> RECORDS PROVIDED

================================

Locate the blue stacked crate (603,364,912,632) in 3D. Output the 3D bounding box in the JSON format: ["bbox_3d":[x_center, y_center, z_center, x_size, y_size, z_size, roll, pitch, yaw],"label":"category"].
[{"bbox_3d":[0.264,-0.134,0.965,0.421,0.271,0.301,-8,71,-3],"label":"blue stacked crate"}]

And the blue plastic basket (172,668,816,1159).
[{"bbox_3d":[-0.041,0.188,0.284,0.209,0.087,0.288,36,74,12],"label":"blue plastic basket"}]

================================

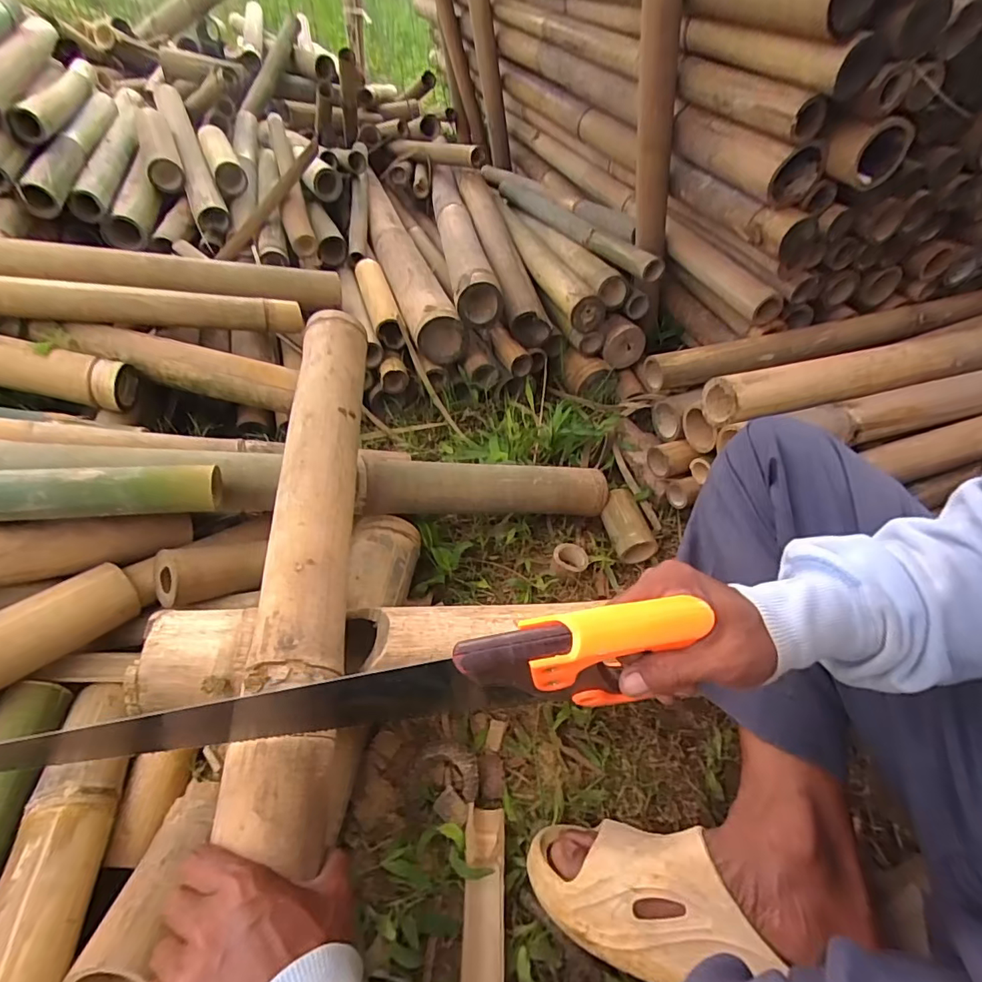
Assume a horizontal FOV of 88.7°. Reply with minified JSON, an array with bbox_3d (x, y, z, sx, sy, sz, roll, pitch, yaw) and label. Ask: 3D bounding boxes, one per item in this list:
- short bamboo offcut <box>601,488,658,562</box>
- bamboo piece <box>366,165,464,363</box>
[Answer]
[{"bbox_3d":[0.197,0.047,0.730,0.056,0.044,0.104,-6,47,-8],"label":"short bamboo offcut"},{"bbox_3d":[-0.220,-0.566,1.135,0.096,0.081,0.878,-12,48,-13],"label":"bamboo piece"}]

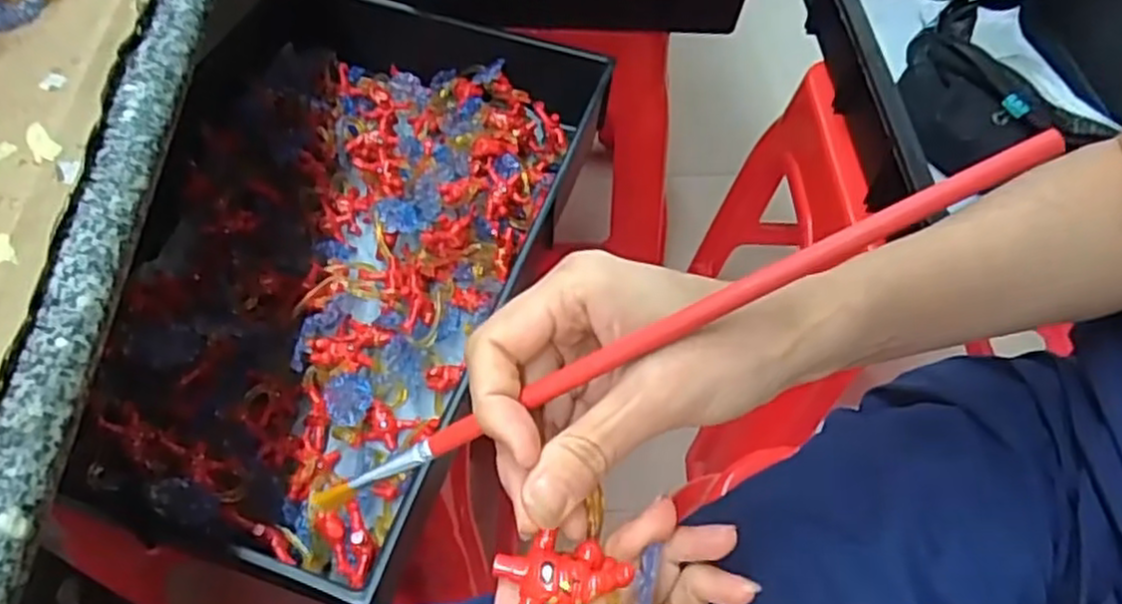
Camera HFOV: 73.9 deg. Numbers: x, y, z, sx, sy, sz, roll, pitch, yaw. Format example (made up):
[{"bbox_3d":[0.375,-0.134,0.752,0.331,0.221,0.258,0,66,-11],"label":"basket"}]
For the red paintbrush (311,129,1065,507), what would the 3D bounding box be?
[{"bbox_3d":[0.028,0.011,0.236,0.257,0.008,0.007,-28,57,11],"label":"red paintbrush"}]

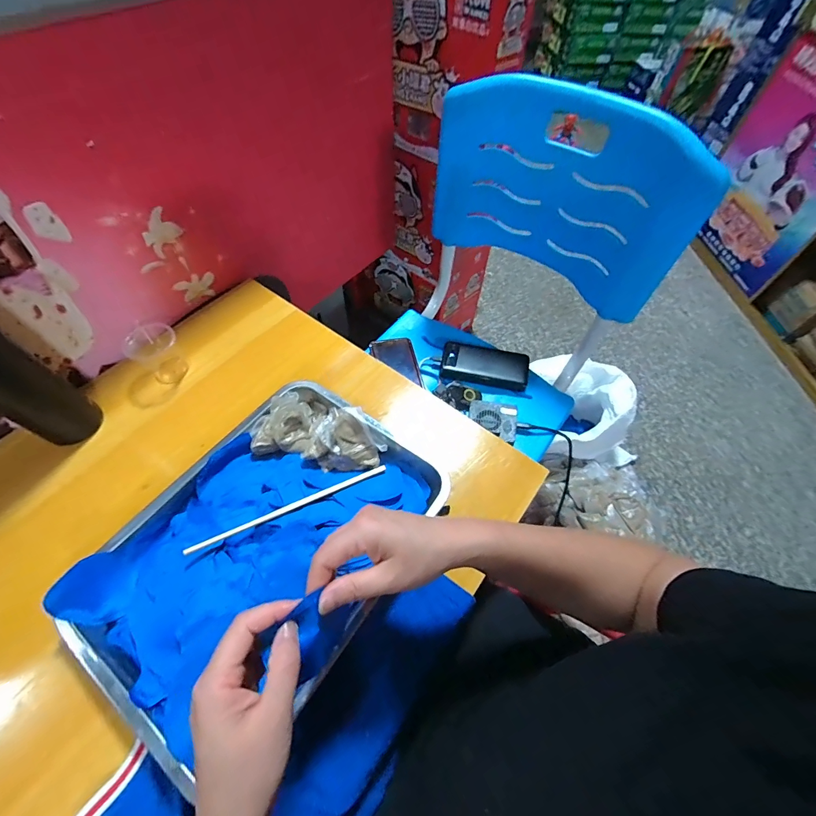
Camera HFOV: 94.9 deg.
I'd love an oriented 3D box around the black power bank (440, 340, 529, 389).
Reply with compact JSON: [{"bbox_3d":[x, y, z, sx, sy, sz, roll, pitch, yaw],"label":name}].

================================

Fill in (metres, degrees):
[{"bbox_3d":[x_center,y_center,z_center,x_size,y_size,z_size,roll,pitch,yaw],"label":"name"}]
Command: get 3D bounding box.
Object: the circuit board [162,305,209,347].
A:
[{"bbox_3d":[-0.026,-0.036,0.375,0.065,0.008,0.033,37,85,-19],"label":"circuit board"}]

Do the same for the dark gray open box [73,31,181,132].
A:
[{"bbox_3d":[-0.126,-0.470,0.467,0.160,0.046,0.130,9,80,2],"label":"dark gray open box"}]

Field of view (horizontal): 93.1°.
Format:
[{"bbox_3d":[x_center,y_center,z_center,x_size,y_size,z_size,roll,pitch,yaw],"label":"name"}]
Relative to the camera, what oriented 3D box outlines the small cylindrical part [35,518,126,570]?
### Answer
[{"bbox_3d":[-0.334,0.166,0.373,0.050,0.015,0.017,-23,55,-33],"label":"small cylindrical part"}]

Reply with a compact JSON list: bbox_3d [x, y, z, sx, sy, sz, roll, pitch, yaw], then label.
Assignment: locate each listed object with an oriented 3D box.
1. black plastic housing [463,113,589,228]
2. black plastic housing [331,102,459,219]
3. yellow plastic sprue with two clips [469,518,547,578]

================================

Copy out the range of lines above starting at the line with "Do the same" and ending at the line with "Reply with a", exactly and including both.

> THE ANSWER
Do the same for the dark gray open box [73,31,181,132].
A:
[{"bbox_3d":[-0.126,-0.470,0.467,0.160,0.046,0.130,9,80,2],"label":"dark gray open box"}]

Field of view (horizontal): 93.1°.
Format:
[{"bbox_3d":[x_center,y_center,z_center,x_size,y_size,z_size,roll,pitch,yaw],"label":"name"}]
Relative to the camera, what oriented 3D box outlines the small cylindrical part [35,518,126,570]?
### Answer
[{"bbox_3d":[-0.334,0.166,0.373,0.050,0.015,0.017,-23,55,-33],"label":"small cylindrical part"}]

Reply with a compact JSON list: bbox_3d [x, y, z, sx, sy, sz, roll, pitch, yaw], then label.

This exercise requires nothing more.